Excerpted text:
·····
Gruber is way too generous with Apple here. I like Apple products a lot but there are too many problems to love them:

The throwaway design of the products should downrank environmental to a C. I'd give them a D but they show real efforts in recycling and ethical material sourcing.

iPhones are getting too expensive. They give memory size options they can use to upsell, rather than what customers need, and there are no options for people who want smaller handsets other than buy outdated devices or switch to Android. They don't ship features like Smart HDR on their 1 year old (!) device, to create artificial USPs.

Even the D on the Macs seem generous when you consider they still act like they did nothing wrong with the Macbook keyboard, the Air/Mac Mini price increase mirrors the iPhone's and we've never heard again of the new Mac Pro, while they STILL sell the trash can.

The watch is fine, should've gotten an A imo.

Apple has gotten better with services, but a B is undeserved. Apple Music is still worse than spotify, iCloud is OK at best and Siri still sucks.

Apple could rule gaming but for whatever reason choose not to. That should've been graded and get them a C.

I have a lot more points and nuance, but these are the points just came to my mind.


The throwaway design of the products should downrank environmental to a C. I'd give them a D but they show real efforts in recycling and ethical material sourcing.

Doesn’t the fact that the iPhone 5s from 2013 still getting updates in 2019 kind of contradict that? You can still get battery replacements and screen repairs for it.

iPhones are getting too expensive

Apple sells more than just the $1500 512GB iPhone XS Max. You can buy an iPhone 7 for $450 and still have a faster phone than most Android phones and probably get updates longer.

the Air/Mac Mini price increase mirrors the iPhone's and we've never heard again of the new Mac Pro, while they STILL sell the trash can.

The $499 4GB Mac Mini that Apple sold was a computer that no one should have ever bought. $699 was the cheapest of the former Mac Minis that anyone should have bought. The $799 Mac Mini has an extremely fast SSD hard drive, thunderbolt 3 ports, etc.

Apple said during their round table that the Mac Pro wouldn’t come out until this year and they reiterated that when the iMac Pro was introduced.


Yes I probably agree with most if not all you said. The throwaway design was more geared towards the Macs and the hardware side. Also the fact that repairs are very expensive. Former Mac Minis had great upgradability for a cheaper price. They didn't change the design so what's the reason? iPhones are worth their money, which is why I continue to buy them, but the improvements from X to XS are minuscule, compared to the price increase.

As I said I could've written a more nuanced criticism, I just wanted to point out that Gruber was too generous. I'm inclined to say he didn't do a proper job.


Mac Minis are far more upgradable than they have ever been thanks to TB3 and USB-C. You couldn’t upgrade the graphic performance before for instance. The only things that you could upgrade before were RAM and storage. You can upgrade the RAM on the newest ones and there is no performance penalty from using an external drive with TB3 and probably not one with USBC. You can also add more higher resolution monitors.


I bought a bunch of those entry level Mac mini’s and swapped out the HD for an SSD.

Filled an office with them, they’re totally great for team members that don’t have heavy data or graphics needs.
·····
Provided information:
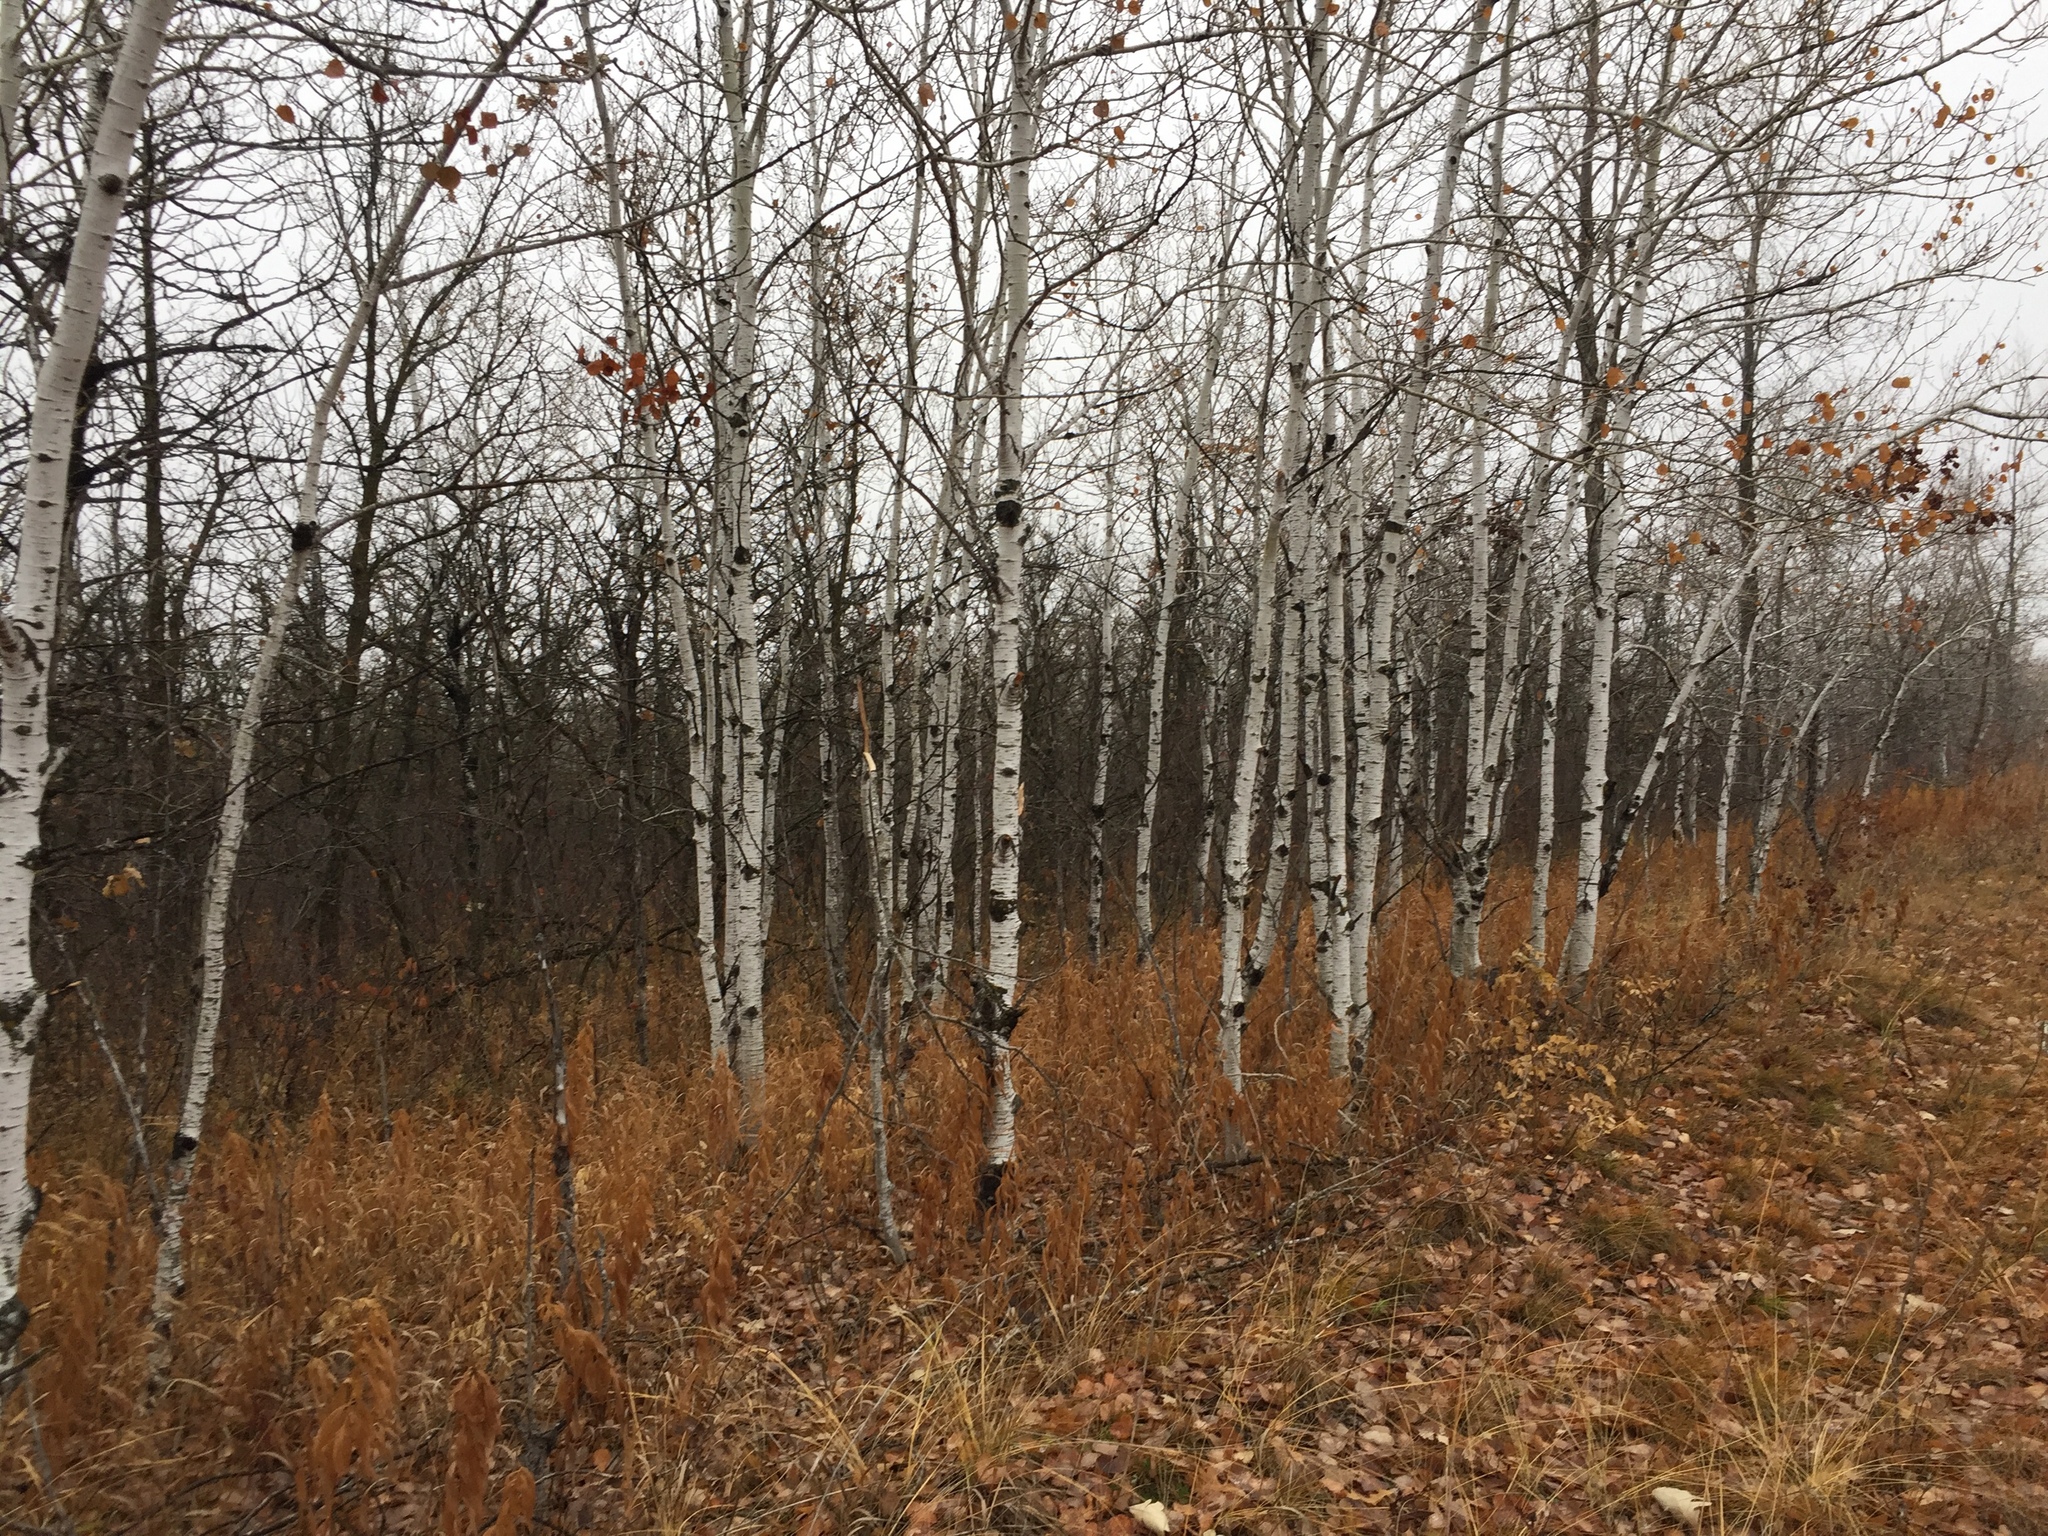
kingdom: Plantae
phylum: Tracheophyta
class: Magnoliopsida
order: Malpighiales
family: Salicaceae
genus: Populus
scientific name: Populus tremuloides
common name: Quaking aspen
·····
Requirements:
- 1) Answer from the Apple discussion:
(a) What grade does the first comment say the environmental category should drop to?
(b) What price is given for the iPhone 7?
(c) In the entry-level Mac minis bought for an office, what was the hard drive swapped out for?
- 2) Set down the stretch of the Apple discussion from "iPhones are getting too expensive." through "create artificial USPs.".
The data isn't needed for anything here.

Answers:
- 1)
(a) A C.
(b) $450.
(c) An SSD.

- 2)
iPhones are getting too expensive. They give memory size options they can use to upsell, rather than what customers need, and there are no options for people who want smaller handsets other than buy outdated devices or switch to Android. They don't ship features like Smart HDR on their 1 year old (!) device, to create artificial USPs.